Founded by Robin Burgener, 20Q.net’s story starts back in 1988, when Burgener was a computer programmer with time on his hands. He created a question-answering neural-network — basically, a program that learns as it goes, similar to a human brain. Using the old Twenty Questions format (“Animal? Vegetable? Mineral?”), he came up with the prototype for 20Q. But it was small and not too bright. “Me and a few friends would play it, and that was it,” remembers Burgener.
Enter the Internet
In the mid-‘90s, Burgener decided to put the game on the Web. “Suddenly, instead of three people playing it a couple times a week, it was a hundred people playing it every day.” Each time someone played it, it learned.
In 1998, Yahoo named 20Q.net its Site of the Week, and suddenly hits went through the roof. “I went from a DSL line in the back room on a small computer, to fiber optics and a bank of top-of-the-line hardware. It’s still in my back room, though,” Burgener jokes.
Radica Games Ltd., a NASDAQ-traded electronics company around since 1983, approached Burgener to make 20Q into a handheld game. A Web site had never before been turned into a game.
“I had to do some major rethinking and compression algorithms,” Burgener explains. “Right now, the handheld is about the level of an insect intelligence. That’s pretty good,” meaning it gets the right answer almost 50% of the time.
Burgener remembers when Radica first debuted it. “There were two distinct reactions, the quizzical ‘Huh?’ or, they picked it up, played with it, and ordered a bunch.” A bunch equals over 50,000 units a week in North America alone.
Kelly Cullin of Toys “R” Us says it’s one of the fastest selling items they stock. “It’s non-gender biased, hits on the school level—a lot of teachers bring it into class and then every kid wants it. Adults are buying it, too,” she says. “And at $10, it’s a great price-point.”
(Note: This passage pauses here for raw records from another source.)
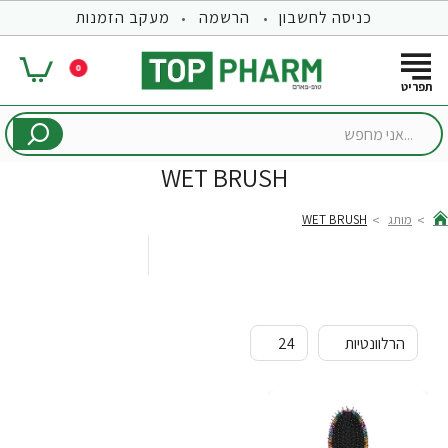
כניסה לחשבון
הרשמה
מעקב הזמנות
0
...אני
מחפש
WET BRUSH
מותג
WET BRUSH
hom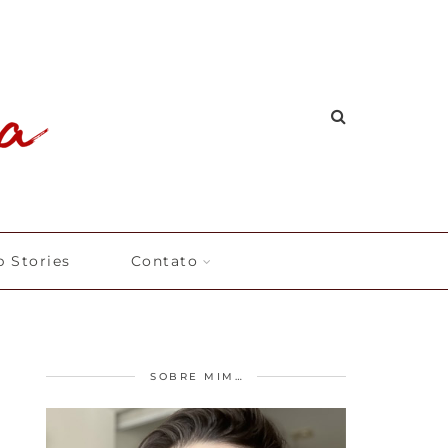
 Stories
Contato
SOBRE MIM…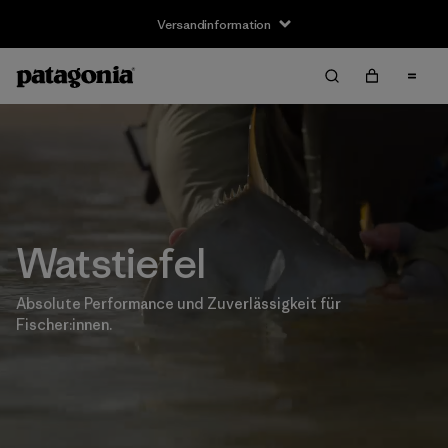
Versandinformation
Watstiefel
Absolute Performance und Zuverlässigkeit für
Fischer:innen.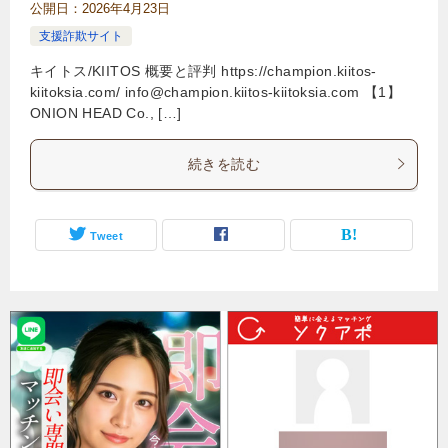
公開日：
2026年4月23日
支援詐欺サイト
キイトス/KIITOS 概要と評判 https://champion.kiitos-
kiitoksia.com/
info@champion.kiitos-kiitoksia.com
【1】
ONION HEAD Co., […]
続きを読む
Tweet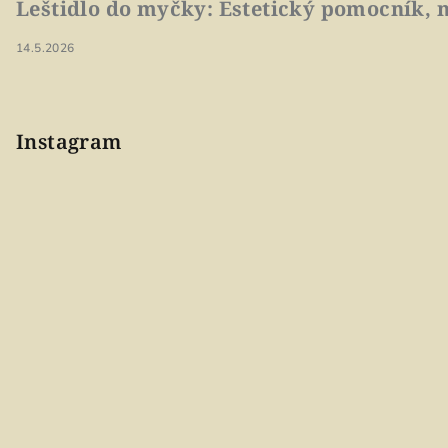
Leštidlo do myčky: Estetický pomocník, n
14.5.2026
Instagram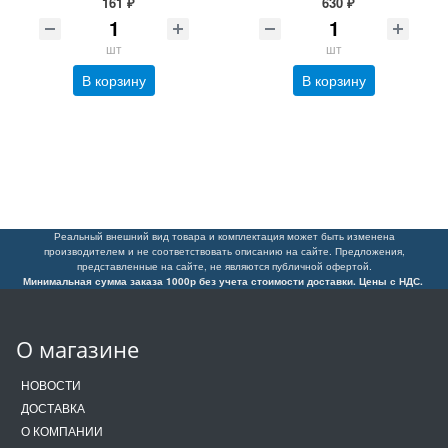
161 ₽
630 ₽
шт
шт
В корзину
В корзину
Реальный внешний вид товара и комплектация может быть изменена
производителем и не соответствовать описанию на сайте. Предложения,
представленные на сайте, не являются публичной офертой.
Минимальная сумма заказа 1000р без учета стоимости доставки. Цены с НДС.
О магазине
НОВОСТИ
ДОСТАВКА
О КОМПАНИИ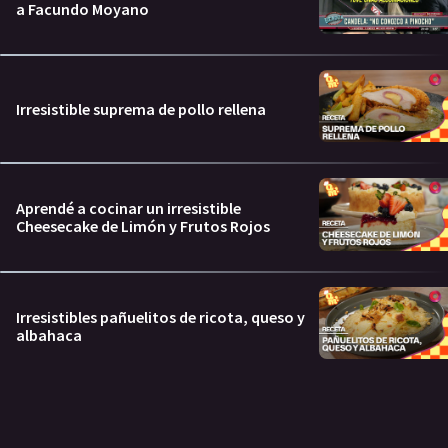
a Facundo Moyano
Irresistible suprema de pollo rellena
Aprendé a cocinar un irresistible
Cheesecake de Limón y Frutos Rojos
Irresistibles pañuelitos de ricota, queso y
albahaca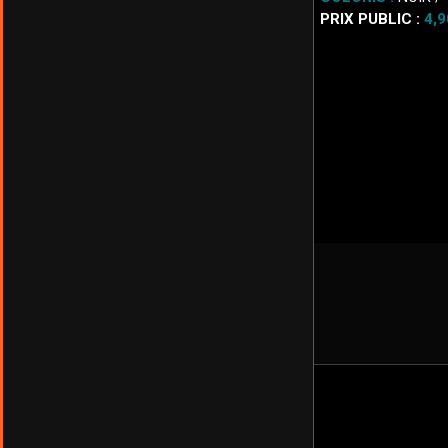
PRIX PUBLIC :
4,9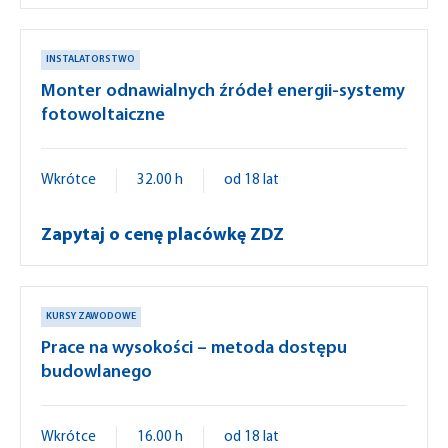
INSTALATORSTWO
Monter odnawialnych źródeł energii-systemy
fotowoltaiczne
Wkrótce
32.00 h
od 18 lat
Zapytaj o cenę placówkę ZDZ
KURSY ZAWODOWE
Prace na wysokości – metoda dostępu
budowlanego
Wkrótce
16.00 h
od 18 lat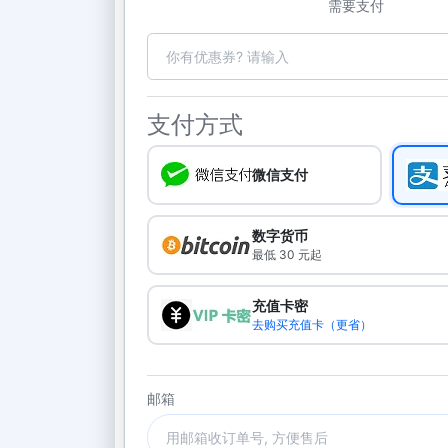
需要支付
支付方式
微信支付
数字货币
最低 30 元起
充值卡密
去购买充值卡（更省）
邮箱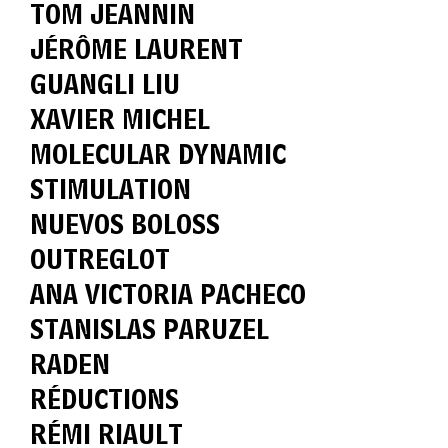
TOM JEANNIN
JÉRÔME LAURENT
GUANGLI LIU
XAVIER MICHEL
MOLECULAR DYNAMIC
STIMULATION
NUEVOS BOLOSS
OUTREGLOT
ANA VICTORIA PACHECO
STANISLAS PARUZEL
RADEN
RÉDUCTIONS
RÉMI RIAULT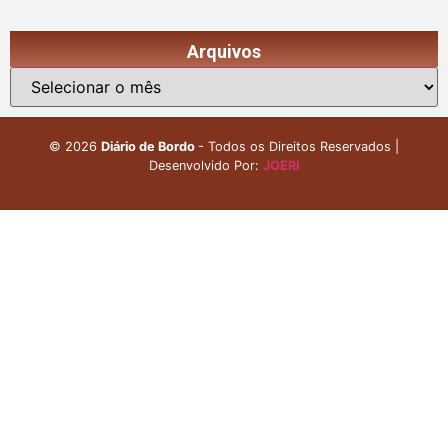
Arquivos
©
2026
Diário de Bordo
- Todos os Direitos Reservados |
Desenvolvido Por:
JOERI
With a comparable price-point to the larger chains, smaller sellers find 20Q’s sell easily as impulse buys. Stores in England already carry it, too.
So What’s Next?
“We’re starting the process of putting it into other languages, which is not so easy,” explains Burgener. “There are all sorts of cultural and contextual things that pop up. First, we do the basic translation, then we put it up on the Web and wait for it to get smarter. Then, when it’s smart enough, we’ll take the program and stuff it into a handheld.” So far, the Germans like to play it in English as well as German.
And the Carrot?
The #1 question, asked about 1 percent of the time of 20Q is … “Is it a carrot?” “You know,” a bemused Burgener thinks, “Maybe I should just have the game ask “Is it a carrot?” right off the bat. One out of a hundred it would be right … and wouldn’t that freak people out?”